Stored data entries
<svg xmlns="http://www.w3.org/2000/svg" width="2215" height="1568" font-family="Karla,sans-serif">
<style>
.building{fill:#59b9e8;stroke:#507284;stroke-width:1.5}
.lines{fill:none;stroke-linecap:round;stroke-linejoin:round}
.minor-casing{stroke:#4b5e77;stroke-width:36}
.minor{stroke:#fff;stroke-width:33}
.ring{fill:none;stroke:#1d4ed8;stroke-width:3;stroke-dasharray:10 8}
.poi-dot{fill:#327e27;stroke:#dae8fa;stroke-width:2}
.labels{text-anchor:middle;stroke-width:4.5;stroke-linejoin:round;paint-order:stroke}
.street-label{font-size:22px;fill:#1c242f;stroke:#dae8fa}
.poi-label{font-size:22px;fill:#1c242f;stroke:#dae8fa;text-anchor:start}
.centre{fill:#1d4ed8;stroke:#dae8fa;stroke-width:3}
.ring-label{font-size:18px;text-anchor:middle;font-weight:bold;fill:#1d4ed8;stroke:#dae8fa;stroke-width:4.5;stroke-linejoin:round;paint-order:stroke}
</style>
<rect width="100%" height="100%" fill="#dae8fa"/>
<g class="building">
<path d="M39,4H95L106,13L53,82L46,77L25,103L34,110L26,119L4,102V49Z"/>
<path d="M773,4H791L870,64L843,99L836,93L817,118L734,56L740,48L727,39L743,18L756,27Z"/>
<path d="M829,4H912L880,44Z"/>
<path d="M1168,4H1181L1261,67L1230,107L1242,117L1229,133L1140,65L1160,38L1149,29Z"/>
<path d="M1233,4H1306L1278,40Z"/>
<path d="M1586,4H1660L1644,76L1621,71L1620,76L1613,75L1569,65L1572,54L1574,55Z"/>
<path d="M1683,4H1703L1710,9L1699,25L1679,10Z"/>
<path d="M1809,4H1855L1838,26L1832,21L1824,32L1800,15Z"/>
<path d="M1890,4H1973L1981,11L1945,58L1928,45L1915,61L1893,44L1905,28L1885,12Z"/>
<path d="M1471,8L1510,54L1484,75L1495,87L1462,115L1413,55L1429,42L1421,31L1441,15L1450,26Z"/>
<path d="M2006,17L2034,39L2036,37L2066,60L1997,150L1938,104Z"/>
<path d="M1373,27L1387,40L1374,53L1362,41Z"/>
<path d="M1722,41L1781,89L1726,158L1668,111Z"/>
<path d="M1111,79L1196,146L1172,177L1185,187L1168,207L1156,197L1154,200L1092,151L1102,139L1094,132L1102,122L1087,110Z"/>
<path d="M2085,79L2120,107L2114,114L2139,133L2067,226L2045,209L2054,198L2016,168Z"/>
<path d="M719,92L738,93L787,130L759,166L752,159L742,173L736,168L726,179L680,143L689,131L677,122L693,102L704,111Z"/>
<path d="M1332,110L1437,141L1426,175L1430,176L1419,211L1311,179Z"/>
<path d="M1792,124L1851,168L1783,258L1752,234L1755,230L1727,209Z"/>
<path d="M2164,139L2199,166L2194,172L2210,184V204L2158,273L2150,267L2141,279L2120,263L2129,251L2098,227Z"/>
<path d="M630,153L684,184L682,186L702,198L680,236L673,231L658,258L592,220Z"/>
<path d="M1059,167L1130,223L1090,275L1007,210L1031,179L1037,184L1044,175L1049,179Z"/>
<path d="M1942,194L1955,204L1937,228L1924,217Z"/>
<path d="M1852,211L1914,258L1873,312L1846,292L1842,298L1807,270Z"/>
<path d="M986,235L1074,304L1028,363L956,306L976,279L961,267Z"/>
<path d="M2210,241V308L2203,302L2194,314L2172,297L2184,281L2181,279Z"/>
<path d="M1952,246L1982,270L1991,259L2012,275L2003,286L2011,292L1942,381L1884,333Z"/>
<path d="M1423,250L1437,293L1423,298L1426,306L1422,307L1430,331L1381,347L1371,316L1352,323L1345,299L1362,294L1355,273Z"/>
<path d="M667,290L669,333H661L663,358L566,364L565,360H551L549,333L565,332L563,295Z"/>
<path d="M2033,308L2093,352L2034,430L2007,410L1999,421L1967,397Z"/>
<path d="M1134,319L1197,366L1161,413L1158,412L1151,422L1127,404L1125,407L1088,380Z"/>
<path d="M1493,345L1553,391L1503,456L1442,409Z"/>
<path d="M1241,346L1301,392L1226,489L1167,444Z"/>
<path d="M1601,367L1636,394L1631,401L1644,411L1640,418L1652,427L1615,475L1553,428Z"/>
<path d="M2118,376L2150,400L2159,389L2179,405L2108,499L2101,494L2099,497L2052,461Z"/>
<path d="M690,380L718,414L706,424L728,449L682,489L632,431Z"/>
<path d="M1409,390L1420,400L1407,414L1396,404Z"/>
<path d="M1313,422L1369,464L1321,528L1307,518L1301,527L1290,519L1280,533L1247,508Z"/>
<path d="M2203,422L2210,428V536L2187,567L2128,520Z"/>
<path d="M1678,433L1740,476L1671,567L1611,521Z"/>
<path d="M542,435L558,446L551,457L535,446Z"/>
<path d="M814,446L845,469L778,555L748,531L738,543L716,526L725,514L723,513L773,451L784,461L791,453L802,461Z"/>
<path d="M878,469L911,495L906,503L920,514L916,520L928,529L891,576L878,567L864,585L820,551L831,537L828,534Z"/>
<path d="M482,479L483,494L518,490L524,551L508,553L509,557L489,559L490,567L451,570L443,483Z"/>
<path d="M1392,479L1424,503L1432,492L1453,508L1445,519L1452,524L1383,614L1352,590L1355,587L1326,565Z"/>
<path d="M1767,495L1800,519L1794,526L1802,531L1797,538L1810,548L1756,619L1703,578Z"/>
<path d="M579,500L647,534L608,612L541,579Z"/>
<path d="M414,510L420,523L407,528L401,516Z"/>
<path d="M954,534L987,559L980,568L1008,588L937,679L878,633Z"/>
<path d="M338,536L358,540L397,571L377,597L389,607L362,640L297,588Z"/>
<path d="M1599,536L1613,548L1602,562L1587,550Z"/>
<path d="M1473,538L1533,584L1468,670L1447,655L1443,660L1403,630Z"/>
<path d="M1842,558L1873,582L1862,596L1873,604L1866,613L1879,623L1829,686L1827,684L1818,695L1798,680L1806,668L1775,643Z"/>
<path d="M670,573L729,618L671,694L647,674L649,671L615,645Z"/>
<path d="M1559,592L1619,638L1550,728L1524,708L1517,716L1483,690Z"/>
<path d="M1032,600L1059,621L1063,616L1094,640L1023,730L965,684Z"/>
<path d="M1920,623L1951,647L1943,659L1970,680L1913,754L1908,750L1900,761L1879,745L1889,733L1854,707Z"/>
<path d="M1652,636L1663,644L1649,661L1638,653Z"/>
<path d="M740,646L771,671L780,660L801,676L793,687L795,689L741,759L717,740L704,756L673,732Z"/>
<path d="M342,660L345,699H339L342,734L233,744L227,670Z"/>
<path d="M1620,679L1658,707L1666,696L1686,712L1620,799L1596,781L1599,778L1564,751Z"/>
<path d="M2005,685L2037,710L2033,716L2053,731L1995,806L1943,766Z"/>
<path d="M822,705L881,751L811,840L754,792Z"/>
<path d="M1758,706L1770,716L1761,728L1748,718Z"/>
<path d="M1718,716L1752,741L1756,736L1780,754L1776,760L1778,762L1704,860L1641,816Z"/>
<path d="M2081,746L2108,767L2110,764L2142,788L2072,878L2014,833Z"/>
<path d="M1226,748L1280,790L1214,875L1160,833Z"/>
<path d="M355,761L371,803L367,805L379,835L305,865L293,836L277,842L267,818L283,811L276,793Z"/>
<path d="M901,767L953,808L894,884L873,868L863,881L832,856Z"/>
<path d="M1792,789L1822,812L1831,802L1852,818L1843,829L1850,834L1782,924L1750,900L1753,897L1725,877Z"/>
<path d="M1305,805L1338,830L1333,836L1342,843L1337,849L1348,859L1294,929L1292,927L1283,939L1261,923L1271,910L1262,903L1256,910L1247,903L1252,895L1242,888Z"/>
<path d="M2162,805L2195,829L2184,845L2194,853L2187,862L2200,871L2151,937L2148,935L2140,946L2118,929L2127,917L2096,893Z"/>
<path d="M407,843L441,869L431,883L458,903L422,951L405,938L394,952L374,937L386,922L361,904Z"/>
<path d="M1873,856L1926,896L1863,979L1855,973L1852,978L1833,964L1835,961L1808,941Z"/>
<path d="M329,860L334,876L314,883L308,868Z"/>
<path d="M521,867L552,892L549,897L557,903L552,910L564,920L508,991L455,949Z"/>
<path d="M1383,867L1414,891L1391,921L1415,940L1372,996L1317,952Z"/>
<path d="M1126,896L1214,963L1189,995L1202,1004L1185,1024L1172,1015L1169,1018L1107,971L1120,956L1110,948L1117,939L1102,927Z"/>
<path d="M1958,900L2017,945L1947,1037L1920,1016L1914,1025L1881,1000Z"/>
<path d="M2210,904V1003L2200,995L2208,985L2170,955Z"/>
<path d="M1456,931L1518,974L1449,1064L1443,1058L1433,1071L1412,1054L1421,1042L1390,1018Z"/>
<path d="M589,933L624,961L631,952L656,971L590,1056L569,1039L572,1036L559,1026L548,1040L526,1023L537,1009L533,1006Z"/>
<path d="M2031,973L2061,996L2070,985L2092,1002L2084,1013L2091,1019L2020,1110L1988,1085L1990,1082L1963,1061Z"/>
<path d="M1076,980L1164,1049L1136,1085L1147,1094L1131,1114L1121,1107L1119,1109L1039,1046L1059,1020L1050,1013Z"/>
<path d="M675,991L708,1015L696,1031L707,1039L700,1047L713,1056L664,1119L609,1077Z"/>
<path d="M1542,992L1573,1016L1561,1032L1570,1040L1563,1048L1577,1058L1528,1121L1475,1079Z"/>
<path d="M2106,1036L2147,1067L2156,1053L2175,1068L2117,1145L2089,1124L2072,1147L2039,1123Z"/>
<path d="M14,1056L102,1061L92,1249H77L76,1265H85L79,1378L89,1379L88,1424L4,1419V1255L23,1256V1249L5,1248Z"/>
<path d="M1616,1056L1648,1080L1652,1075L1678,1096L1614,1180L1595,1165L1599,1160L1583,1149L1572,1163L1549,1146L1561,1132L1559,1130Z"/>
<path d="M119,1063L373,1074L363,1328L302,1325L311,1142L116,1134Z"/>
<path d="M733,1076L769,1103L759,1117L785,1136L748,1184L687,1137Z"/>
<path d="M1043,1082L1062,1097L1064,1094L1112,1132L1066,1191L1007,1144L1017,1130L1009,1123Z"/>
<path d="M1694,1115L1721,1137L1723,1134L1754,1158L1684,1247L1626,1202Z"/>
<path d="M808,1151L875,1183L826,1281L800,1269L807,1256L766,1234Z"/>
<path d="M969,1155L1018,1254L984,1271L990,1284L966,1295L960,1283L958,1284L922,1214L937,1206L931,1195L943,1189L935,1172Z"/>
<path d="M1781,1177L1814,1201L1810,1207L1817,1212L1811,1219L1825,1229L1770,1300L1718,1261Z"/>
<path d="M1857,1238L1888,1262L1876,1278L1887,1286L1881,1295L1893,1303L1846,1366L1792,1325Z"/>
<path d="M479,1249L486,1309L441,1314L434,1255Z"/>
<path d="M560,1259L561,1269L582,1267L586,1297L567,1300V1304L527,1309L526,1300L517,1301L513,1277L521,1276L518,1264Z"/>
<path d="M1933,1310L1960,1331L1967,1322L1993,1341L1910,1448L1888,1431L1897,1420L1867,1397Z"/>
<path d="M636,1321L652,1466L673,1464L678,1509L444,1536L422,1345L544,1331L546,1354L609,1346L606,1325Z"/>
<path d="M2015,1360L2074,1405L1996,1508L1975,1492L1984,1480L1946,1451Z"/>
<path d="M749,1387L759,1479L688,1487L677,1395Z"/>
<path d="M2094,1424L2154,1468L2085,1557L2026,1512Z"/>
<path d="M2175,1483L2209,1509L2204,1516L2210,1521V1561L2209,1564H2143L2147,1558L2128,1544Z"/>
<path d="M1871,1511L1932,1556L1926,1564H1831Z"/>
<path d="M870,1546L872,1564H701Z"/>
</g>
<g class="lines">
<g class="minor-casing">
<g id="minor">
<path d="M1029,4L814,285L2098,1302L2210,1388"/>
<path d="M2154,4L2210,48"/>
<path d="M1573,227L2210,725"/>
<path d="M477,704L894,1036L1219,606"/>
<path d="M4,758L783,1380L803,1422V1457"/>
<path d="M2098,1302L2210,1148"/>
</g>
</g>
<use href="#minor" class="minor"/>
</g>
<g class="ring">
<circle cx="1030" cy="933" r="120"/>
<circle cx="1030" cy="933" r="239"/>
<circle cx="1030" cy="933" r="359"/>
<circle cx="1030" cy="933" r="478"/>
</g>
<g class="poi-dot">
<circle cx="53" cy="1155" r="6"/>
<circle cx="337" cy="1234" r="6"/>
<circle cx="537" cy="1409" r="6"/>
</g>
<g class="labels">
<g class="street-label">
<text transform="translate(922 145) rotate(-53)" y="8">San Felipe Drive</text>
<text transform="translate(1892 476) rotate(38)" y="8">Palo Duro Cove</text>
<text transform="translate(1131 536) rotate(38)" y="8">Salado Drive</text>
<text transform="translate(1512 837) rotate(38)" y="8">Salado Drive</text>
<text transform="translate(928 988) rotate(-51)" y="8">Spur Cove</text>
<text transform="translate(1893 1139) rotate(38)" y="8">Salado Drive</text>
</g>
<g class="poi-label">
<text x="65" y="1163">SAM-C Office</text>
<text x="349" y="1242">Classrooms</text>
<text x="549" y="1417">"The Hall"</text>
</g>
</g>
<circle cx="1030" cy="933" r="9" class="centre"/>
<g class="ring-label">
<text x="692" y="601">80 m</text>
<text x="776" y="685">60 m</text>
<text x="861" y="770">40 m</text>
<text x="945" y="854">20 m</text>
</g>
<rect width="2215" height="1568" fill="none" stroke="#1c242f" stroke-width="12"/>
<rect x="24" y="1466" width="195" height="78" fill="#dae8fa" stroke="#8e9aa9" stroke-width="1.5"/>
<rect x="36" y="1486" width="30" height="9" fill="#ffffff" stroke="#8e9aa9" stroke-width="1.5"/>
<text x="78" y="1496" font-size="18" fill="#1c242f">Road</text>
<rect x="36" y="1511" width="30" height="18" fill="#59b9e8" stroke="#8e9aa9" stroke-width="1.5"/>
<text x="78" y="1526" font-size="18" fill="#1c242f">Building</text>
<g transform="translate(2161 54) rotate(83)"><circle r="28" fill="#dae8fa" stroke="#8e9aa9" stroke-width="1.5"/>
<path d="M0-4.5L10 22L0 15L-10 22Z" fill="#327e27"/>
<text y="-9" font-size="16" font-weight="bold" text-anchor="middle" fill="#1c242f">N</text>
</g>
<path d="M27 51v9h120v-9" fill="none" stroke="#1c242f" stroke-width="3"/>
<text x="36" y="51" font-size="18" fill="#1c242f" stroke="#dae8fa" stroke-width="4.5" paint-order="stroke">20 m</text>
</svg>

**Task brief:** The answer is a count and nothing more: lines above that contain "labels".

**Task answer:** 2